Make will automatically run the first make command inside our Makefile
. That means that if we locate the following line
.PHONY : outputs
outputs : results/output1.txt results/output2.txt
in the top of our ``Makefile, then the
makecommand will execute by default
make outputs`.
3.3. Wildcard#
In our Makefile, there are two ways of using wildcards. For targets and dependencies (the <TARGETS> : <DEPENDENCIES>
part in our Makefile) we can use a generic wildcard %
. This is used to find patterns and automatize the processing of them. For example, we simplify the last two commands into one by using
result/output%.txt : input%.txt
python calculate_primes.py $^ $@
Now, we can use the placeholder $*
in to call any matching run we found with %
between the commands. For example, an equivalent way of running the previous command would be doing
results/output%.txt : input%.txt
python calculate_prime.py $< results/output$*.txt
3.3. Working directory setup#
You can also use Make to setup your working directory, running the same operations you will run from the terminal but in a more axiomatic way.
.PHONY : setup
setup:
mkdir results
3.4. Make for creating a new environment#
You can use commands in make to create and manipulate conda environments. You can do this in such a way that you can automatize the process of creating an environment form a .yml
file, install new dependencies (eg ipython
) and then create the corresponding kernel for the environment.
Warning
Unfortunately, it is not possible to activate environments using make. A workaround solution to this problem is to have separate make commands to create your environment and install the required dependencies. By doing this, you can execute the full creation and deletion of a conda environment with the bash commands
make create_environment
conda activate <myenv>
make update_environment
make delete_environment
You can find more information about this workflow in this talk.
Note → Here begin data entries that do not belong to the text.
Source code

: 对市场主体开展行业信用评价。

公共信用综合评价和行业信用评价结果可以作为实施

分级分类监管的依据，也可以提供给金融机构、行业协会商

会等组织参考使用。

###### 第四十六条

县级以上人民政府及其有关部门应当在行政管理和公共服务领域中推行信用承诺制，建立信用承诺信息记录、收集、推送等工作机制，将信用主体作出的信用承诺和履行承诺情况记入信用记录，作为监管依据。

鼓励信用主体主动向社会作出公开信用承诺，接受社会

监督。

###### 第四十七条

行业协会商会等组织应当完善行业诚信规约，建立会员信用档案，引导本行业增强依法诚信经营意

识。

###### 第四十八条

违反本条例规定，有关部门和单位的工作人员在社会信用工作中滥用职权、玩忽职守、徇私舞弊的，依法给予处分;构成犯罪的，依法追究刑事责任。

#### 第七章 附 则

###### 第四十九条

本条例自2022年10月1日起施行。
Another solution to this is to include the following command to your Makefile
.ONESHELL:
SHELL = /bin/bash
By default, every line in a recipe of a make command is executed in a different process. The .ONESHELL:
command allow us to run all the commands inside an operation in the same shell. The line SHELL = /bin/bash
makes explicit the use of shell, which allow us to do
.ONESHELL:
SHELL = /bin/bash
create_environment :
source /srv/conda/etc/profile.d/conda.sh
conda env create -f environment.yml
conda activate notebook
conda install ipykernel
python -m ipykernel install --user --name make-env --display-name "IPython - Make"
3.5. Self-documenting Makefile#
A very useful feature we can add to our Makefile is to include documentation for the different operations we write. A simple hack for doing this automatically consists in including a commented line starting with ##
on top of each operation, for example,
## clean : Remove output files
.PHONY : clean
clean :
rm -f results/*
and then include the following command in your Makefile.
.PHONY : help
help : Makefile
@sed -n 's/^##//p' $<
Now, the next time you execute make help
from the terminal you will see
!make help
clean : Remove auto-generated files.